## begin RECORDS TO PROCESS

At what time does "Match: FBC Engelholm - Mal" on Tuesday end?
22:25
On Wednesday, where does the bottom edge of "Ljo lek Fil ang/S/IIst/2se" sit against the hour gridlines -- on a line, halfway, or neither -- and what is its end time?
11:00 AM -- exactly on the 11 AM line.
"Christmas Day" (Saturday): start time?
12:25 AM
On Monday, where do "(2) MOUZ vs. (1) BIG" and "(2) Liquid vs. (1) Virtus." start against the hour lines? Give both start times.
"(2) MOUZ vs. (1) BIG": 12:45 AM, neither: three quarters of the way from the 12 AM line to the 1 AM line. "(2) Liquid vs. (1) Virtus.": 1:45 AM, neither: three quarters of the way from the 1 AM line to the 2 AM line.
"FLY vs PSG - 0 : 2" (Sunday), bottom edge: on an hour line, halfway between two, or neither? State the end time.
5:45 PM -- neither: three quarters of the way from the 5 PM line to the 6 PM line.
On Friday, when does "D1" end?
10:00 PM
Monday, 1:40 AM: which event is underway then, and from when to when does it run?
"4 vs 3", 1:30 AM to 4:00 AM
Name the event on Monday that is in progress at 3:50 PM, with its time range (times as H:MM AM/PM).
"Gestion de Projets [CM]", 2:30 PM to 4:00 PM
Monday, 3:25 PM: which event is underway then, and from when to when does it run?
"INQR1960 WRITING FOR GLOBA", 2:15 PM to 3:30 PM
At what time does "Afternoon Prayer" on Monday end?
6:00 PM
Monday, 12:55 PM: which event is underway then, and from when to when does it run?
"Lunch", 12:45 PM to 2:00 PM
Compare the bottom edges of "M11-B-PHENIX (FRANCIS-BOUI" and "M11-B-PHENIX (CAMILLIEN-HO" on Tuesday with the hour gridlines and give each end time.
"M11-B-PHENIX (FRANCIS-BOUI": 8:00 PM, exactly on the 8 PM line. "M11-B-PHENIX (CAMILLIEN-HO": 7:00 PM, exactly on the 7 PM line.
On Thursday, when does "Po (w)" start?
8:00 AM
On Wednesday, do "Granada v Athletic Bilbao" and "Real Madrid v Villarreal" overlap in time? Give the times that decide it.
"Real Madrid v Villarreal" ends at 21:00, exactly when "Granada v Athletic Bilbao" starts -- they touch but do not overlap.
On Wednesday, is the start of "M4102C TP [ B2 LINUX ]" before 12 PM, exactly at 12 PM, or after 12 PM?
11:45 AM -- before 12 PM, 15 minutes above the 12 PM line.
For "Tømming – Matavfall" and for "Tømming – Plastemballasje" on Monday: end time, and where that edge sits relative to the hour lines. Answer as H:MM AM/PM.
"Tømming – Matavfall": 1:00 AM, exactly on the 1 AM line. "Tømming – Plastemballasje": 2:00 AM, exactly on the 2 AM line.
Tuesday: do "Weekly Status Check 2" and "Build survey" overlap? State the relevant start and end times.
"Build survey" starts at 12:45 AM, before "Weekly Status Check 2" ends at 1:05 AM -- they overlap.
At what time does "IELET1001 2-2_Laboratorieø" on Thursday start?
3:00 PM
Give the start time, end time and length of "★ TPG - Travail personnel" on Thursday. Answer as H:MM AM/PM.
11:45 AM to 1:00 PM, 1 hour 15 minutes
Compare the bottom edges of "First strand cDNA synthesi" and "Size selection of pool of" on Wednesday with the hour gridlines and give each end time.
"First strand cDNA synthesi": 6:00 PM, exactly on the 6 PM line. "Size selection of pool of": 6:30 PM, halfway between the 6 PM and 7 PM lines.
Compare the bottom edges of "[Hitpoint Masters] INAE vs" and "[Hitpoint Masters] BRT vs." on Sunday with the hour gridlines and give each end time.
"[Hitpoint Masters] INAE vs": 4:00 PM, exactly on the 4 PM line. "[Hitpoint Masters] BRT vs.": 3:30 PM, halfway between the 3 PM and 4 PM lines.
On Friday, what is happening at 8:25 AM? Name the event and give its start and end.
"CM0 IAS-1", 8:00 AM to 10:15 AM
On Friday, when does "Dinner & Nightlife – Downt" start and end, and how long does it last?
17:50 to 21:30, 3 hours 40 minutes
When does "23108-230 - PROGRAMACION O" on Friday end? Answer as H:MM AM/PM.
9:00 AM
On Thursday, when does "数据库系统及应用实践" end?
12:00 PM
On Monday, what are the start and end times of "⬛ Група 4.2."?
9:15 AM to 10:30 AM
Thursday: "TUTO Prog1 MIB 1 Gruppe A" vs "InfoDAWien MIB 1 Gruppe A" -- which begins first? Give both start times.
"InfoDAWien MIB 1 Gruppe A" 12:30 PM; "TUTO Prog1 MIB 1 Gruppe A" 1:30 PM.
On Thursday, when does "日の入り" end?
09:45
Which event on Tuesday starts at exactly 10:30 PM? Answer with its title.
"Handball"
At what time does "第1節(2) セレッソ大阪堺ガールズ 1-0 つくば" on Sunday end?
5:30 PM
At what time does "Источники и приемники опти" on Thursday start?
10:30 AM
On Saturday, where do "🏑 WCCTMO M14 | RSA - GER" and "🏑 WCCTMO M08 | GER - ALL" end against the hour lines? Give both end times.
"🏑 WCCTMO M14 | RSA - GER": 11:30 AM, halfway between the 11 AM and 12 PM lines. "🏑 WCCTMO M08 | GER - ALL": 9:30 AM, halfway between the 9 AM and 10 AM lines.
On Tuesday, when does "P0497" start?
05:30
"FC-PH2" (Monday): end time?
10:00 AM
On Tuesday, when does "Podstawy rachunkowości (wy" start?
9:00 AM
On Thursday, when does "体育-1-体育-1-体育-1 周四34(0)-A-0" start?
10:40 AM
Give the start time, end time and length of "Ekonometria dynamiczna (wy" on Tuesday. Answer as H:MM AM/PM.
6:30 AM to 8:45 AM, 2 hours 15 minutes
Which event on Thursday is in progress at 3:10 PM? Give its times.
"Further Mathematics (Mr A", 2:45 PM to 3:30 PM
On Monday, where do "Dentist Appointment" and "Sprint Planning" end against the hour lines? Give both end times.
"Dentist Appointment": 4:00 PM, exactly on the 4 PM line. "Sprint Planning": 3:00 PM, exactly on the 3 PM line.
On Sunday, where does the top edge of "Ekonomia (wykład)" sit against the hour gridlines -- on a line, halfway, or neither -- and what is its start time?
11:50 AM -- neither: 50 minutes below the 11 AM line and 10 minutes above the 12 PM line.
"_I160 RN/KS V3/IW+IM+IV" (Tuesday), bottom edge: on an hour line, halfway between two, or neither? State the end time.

## end RECORDS TO PROCESS

STATED PROBLEM:
Count the lines in the rows above that contain the word "Masters", treating uppercase and lowercase as different, and give only the number.

RESPONSE BELOW:
2